Anonymous - 2011-08-08, 10:37

Cześć Krzychu :-)
Różnimy się w odbiorze rzeczywistości...
Także zauważyłam, że ten obszerny, wartościowy artykuł zawiera propozycję relakasacji, ale ja to zwyczajnie zignorowałam, jak ignoruje się komara, który zabzyczał nad uchem.
A jeśli tak widzisz sprawy dotyczące Was? Ot choćby ta spódniczka mini, która wyzwala w Tobie taakie emocje i jest powodem kłótni... Przecież to tylko komar, który zbyt mocno przyciąga Twoją uwagę, tak że nie zauważasz (być może) rzeczy ważniejszych - zmęczenia, smutku żony etc. Tego, co ma w środku...
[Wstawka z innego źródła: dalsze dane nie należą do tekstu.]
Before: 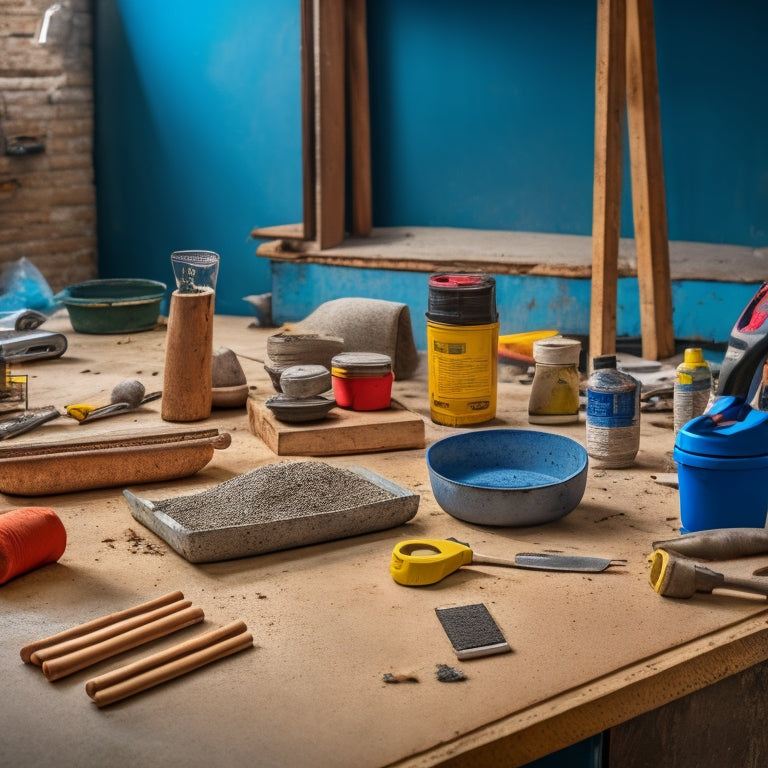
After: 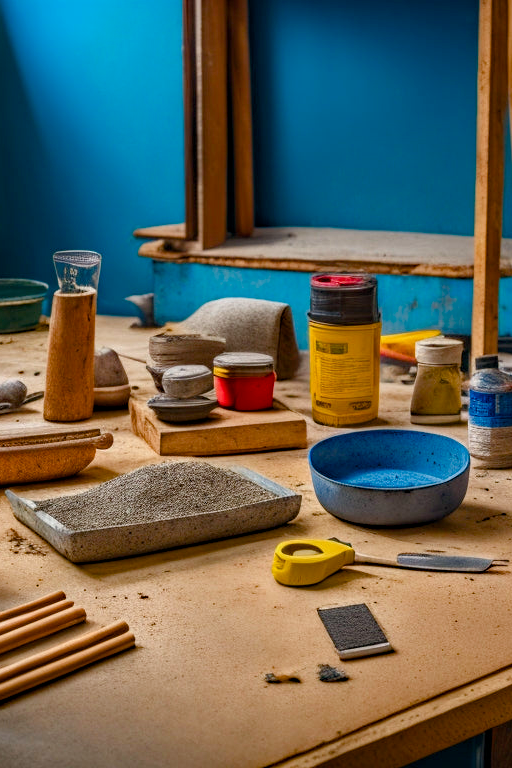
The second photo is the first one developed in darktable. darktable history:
crop and rotate: left 15.446%, right 17.836%
haze removal: strength 0.29, distance 0.25, compatibility mode true, adaptive false
color balance rgb: perceptual saturation grading › global saturation 20%, perceptual saturation grading › highlights -25%, perceptual saturation grading › shadows 50%
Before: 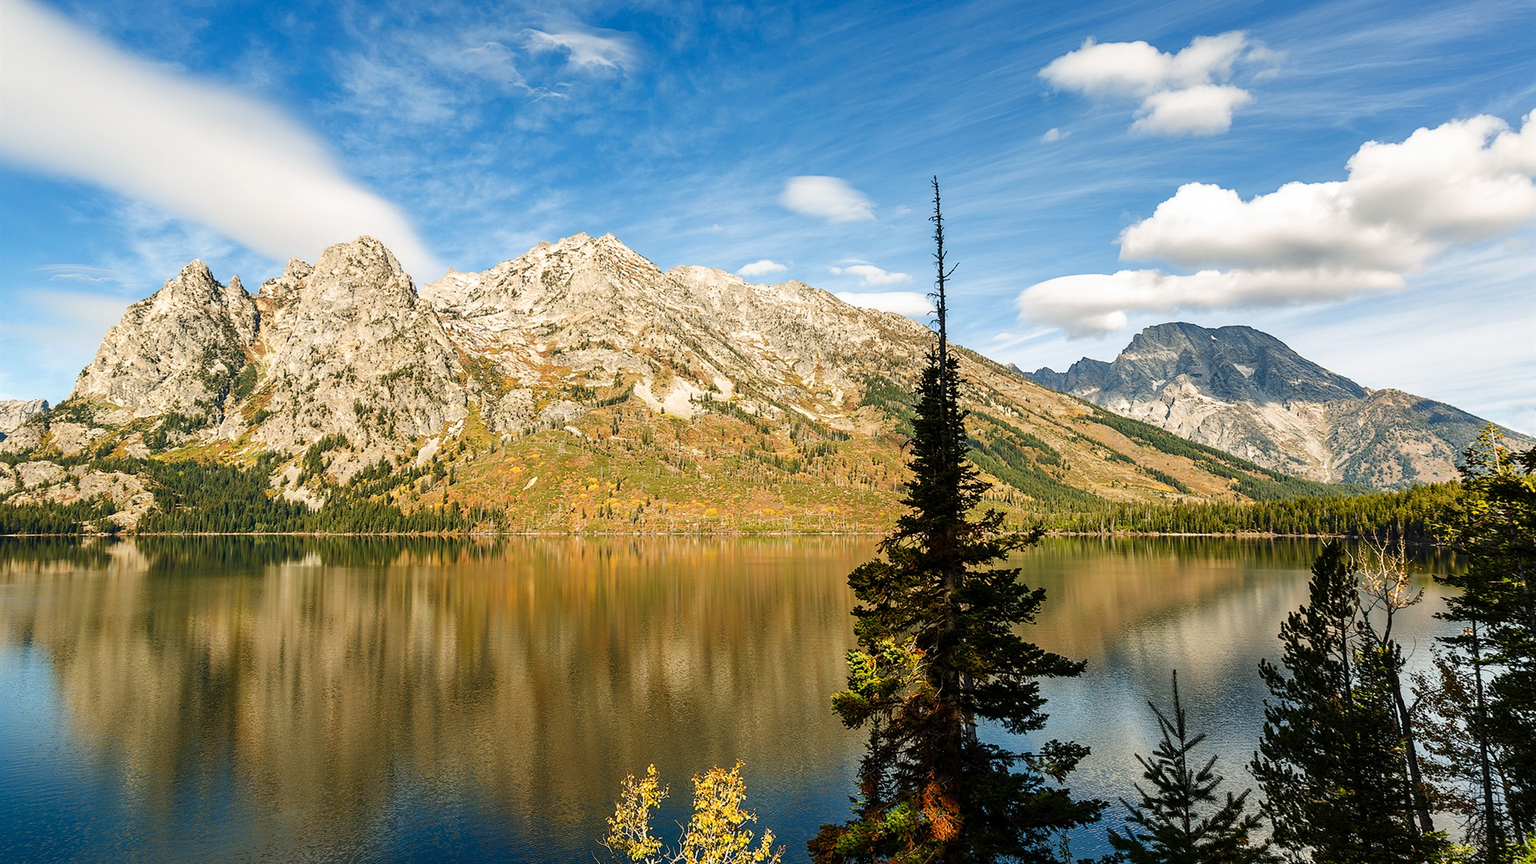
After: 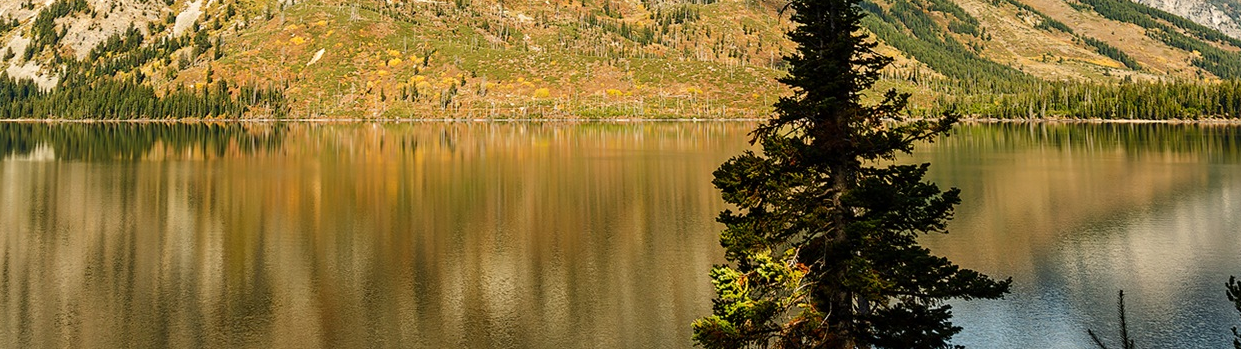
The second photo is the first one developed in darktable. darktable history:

A gdyby wraz z Twoim synem uczęszczał do klasy narkoman, złodziejaszek? W trosce o niego, żeby nie stała się mu krzywda - wypisałbyś go ze szkoły? Przecież on musi poznać życie wraz z jego gorszą stroną (to nieuchronne) i świadomie opowiedzieć się za dobrem, wybrać je.
P.S.
Walka z emocjami na niewiele się zda, kiedy nie znamy ich źródła, przyczyny. Może to trzeba przyjrzeć się głębiej własnej ...zazdrości?

Anonymous - 2011-08-08, 11:26

róża napisał/a:
Walka z emocjami na niewiele się zda, kiedy nie znamy ich źródła, przyczyny. Może to trzeba przyjrzeć się głębiej własnej ...zazdrości?


dokładnie tak..co racja to racja...
Krzysztof1970 napisał/a:
Teraz poprzez modlitwę i wyciszenie ale też staranie się się z całych sił być miłym (narazie to jest sztuczne ale z czasem) jest coraz lepiej.

modlitwa i wyciszenie ...to idealne dopełnienie ale wówczas jak przyczyna będzie usunieta(specjalistycznie)..i byc moze to własnie zazdrośc(o jakiej napisała róża)...
inaczej to sztucznie..nadal będzie sztucznie

i cóż jak to napisała róża (o komarze-dobre!!!!) :mrgreen: :mrgreen:
kto wie może komar będzie bzykał nadal..a co jak znów natrętnie???...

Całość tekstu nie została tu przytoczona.